Ide (São Paulo) vol.41 no.67-68 São Paulo jan./dez. 2019

 

EM PAUTA LIBERDADE, DESTINO

 

Elogio à irreverência1

 

A praise to irreverence

 

 

Eduardo Rodrigues de Lara

Licenciado em filosofia pela Universidade de São Paulo (USP) e psicanalista, membro do Departamento "Formação em Psicanálise" do Instituto Sedes Sapientiae e coordenador do Núcleo de Fomento à Filosofia nesse departamento. Coordenador do grupo Estética e Psicanálise com psicanalistas em consultório particular. Clinicamente atua em consultório particular e é coordenador do Grupalavra (AT e psicanálise)

Endereço para correspondência

 

 


RESUMO

Partindo de uma longínqua pesquisa sobre a identidade desde Eduardo Viveiros de Castro, do dualismo e do perspectivismo em Nietzsche, e do poder do patriarcado e do messianismo em Oswald de Andrade, aproximamos a reverência aos fenômenos da perversão ao fazermos um elogio à irreverência em seu sentido amplo: do humor à crítica da norma. Assim, buscamos refletir sobre a psicanálise instituída e seus mecanismos de formação, bem como sobre as perigosas seduções que o saber apresenta aos psicanalistas e que podem levá-los à traição dos preceitos da própria psicanálise em nome de sua suposta preservação, já que valorados por preconceitos, em sentido nietzschiano.

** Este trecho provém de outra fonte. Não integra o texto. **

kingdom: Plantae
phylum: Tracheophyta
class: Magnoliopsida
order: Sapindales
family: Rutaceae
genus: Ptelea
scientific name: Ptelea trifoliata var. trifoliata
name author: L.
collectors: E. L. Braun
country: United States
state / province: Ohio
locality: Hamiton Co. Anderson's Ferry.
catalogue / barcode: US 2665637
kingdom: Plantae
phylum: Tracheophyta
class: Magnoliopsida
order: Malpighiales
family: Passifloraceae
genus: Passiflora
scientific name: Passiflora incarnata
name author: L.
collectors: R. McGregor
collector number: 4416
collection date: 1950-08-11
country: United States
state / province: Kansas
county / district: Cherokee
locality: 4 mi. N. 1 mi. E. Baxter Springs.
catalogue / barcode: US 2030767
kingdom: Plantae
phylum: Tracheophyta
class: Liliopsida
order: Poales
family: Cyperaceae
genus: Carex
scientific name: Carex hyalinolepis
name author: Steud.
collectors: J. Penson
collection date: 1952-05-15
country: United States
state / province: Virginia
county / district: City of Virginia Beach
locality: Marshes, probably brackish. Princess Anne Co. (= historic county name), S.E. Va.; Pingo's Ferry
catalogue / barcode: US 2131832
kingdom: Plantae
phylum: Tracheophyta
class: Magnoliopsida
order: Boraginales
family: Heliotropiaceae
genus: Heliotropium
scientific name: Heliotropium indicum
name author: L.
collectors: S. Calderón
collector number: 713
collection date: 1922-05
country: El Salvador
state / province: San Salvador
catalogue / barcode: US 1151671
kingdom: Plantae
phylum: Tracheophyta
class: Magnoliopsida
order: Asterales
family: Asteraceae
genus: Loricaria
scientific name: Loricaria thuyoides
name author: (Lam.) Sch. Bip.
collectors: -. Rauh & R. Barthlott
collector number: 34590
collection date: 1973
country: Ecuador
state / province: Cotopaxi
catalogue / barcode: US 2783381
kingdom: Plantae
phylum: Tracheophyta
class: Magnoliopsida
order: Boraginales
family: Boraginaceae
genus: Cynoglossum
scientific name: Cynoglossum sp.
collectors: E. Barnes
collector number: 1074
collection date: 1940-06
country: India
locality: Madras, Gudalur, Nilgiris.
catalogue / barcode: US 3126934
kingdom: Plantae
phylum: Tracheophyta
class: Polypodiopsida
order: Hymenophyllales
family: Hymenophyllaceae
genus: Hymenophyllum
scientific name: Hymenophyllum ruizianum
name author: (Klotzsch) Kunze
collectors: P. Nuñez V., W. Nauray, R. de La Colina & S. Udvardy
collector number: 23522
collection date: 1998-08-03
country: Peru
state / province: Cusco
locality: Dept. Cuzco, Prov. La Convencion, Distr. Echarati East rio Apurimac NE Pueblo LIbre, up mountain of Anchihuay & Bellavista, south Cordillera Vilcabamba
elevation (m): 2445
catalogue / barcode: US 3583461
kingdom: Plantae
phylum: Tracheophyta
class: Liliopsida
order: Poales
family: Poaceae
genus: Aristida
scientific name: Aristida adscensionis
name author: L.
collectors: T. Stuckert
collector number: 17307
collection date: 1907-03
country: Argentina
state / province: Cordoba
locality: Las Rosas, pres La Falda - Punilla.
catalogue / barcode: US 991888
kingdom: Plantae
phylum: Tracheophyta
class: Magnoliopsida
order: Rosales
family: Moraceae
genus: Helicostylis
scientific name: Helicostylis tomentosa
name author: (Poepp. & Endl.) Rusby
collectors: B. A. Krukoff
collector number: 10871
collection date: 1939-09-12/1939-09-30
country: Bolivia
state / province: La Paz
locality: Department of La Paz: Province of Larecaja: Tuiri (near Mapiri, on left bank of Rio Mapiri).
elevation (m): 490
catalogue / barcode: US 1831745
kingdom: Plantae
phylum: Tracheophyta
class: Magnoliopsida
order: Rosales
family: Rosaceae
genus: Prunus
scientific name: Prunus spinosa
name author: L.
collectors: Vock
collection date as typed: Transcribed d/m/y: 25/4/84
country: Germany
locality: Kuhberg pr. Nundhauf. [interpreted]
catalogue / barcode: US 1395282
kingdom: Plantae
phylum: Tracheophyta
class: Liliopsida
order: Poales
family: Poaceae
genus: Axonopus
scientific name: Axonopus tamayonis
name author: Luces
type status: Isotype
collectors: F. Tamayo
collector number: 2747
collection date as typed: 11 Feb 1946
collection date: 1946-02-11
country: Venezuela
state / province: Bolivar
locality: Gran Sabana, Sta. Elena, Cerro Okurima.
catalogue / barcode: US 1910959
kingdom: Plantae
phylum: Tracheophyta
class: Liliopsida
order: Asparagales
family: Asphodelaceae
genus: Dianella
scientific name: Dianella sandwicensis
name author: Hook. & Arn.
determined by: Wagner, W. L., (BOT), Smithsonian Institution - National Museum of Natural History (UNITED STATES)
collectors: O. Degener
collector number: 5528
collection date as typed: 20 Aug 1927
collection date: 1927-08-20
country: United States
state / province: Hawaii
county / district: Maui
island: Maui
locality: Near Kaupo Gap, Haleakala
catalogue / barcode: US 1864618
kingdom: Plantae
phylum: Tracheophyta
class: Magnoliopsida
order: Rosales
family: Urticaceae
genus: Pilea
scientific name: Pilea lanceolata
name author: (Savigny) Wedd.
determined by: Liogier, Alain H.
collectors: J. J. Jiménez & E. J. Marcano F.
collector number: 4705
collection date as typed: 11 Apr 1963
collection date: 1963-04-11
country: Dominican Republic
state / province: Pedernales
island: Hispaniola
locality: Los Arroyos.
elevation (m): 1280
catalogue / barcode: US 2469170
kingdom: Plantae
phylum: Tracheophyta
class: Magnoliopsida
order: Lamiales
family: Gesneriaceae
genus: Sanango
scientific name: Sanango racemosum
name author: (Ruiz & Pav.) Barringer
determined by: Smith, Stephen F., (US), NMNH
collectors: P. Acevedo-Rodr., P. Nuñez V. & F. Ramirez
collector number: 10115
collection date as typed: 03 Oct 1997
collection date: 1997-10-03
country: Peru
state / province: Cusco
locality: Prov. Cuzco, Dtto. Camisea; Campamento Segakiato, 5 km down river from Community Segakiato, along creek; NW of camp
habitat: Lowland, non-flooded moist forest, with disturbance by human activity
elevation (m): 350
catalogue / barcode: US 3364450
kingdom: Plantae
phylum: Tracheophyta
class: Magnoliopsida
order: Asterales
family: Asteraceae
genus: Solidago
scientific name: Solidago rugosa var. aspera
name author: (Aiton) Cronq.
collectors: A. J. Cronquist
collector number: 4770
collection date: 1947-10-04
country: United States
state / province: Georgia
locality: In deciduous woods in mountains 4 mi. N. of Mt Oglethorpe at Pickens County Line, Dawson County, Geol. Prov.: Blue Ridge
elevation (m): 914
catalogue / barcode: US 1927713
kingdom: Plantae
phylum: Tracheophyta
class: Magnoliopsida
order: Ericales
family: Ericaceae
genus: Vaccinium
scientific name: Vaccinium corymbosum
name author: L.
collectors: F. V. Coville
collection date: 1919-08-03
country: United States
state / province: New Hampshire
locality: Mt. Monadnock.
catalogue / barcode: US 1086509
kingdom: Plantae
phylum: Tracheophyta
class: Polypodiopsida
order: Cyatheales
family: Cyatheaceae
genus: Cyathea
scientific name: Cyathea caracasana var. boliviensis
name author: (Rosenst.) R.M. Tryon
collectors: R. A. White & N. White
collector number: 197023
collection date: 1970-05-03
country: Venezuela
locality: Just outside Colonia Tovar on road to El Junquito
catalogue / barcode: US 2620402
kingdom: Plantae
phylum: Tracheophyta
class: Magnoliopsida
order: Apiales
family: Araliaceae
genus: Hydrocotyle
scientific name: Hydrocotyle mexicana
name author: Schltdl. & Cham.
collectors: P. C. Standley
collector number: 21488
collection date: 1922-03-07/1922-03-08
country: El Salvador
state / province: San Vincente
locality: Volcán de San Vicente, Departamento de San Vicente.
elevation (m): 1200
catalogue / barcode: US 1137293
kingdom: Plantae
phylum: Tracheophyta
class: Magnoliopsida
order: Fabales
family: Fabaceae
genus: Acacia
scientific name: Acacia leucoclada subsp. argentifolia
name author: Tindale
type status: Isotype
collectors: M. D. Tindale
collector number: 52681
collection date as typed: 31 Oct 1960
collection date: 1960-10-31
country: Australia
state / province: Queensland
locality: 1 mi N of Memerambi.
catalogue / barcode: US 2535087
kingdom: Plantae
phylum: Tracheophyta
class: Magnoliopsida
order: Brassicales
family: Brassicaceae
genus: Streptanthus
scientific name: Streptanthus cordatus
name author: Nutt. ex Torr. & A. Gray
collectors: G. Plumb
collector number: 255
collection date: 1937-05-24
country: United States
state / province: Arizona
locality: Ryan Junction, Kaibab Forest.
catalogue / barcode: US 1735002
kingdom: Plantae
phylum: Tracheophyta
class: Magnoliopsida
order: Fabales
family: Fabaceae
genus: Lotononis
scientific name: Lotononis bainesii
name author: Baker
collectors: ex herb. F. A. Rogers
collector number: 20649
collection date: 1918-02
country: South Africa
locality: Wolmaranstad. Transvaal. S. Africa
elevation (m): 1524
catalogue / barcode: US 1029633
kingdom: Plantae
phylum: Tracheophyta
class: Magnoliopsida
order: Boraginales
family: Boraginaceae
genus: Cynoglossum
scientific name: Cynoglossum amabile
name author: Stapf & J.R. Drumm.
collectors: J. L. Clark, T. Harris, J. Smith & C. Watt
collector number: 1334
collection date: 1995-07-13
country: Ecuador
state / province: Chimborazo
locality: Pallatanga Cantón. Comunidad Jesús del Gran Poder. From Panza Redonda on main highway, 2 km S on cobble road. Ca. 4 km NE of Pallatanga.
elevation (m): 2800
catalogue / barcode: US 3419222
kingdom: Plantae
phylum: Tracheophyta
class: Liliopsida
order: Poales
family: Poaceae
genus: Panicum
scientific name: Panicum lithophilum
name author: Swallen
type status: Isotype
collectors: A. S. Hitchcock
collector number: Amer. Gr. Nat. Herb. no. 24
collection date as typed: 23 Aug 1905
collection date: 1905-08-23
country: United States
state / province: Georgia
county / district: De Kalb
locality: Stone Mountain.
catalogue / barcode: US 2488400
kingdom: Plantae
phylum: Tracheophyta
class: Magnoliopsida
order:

Palavras-chave: Irreverência. Perversão. Verdade. Valoração. Instituição.


SUMMARY

Starting from a far-reaching research on identity from Eduardo Viveiros de Castro, from Nietzsche's dualism and perspectivism, and from the Power in the sir / slave relationship, from patriarchy and Messianism in Oswald de Andrade, we approach the Reverence to the phenomena of perversion by commending Irreverence in its broadest sense: from humor to criticism of the norm. Thus, we seek to think over the established psychoanalysis and its mechanisms of "formation of a psychoanalyst", as well as over the dangerous seductions that the knowledge presents to psychoanalysts and that can lead them to betrayal the precepts of psychoanalysis itself in the name of its supposed preservation, since valued by prejudices, in the Nietzschean sense.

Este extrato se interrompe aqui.